Yellow, red and orange goods are a three-part classification for consumer goods which is based on consumer buying habits, the durability of the goods, and the ways that the goods are sold. The classifications are for yellow goods, red goods, and orange goods, with orange goods being goods that have a mix of yellow and red characteristics. The classification of goods into yellow, red, and orange categories is roughly equivalent to the categories of shopping goods, convenience goods, and specialty goods.

Yellow goods
Yellow goods (also called "shopping goods" or "white goods") are durable consumer items such as large household appliances that have a long period of useful life, and which are replaced rarely. While yellow goods are sold in low volumes, they have high profit margins. Yellow goods have a higher unit value than convenience goods and people buy them less often; as such consumers spend more time comparison shopping for yellow goods than for red goods. As well, there is a much greater role for personal selling (from salespeople) for yellow goods than for red goods, and there is more selective distribution of yellow goods. Yellow goods often need to be adjusted or customized by the store before they are delivered to the customer. 

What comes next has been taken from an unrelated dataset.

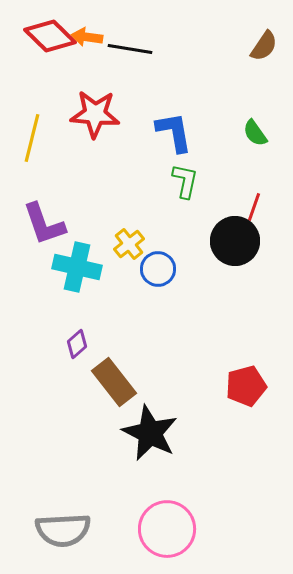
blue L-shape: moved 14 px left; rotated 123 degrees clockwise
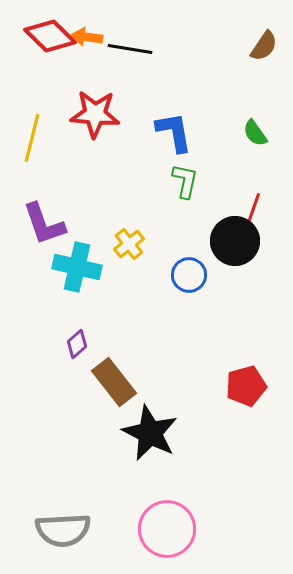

The consumer goods term "yellow goods" is different from the construction and agricultural industry term of the same name, which refers to bulldozers, tractors, and similar equipment.

Red goods
Red goods (also called "convenience goods") such as food are consumed completely when the consumer uses them; as a result, they are replaced frequently and sold in high volumes. Red goods have low profit margins. Red goods need heavy advertising and competitive pricing, along with a well-developed selling organization to manage the widespread and numerous points of sale. As red goods are widely available through a wide distribution network, consumers do not have to spend much time searching for them.

Orange goods
Orange goods (also called "specialty goods") are moderately durable goods that wear out with regular use and have to be replaced, such as clothing. Orange goods are unique, so consumers need to make more effort to acquire these items; as such exclusive distributor arrangements and franchises are often used to sell them.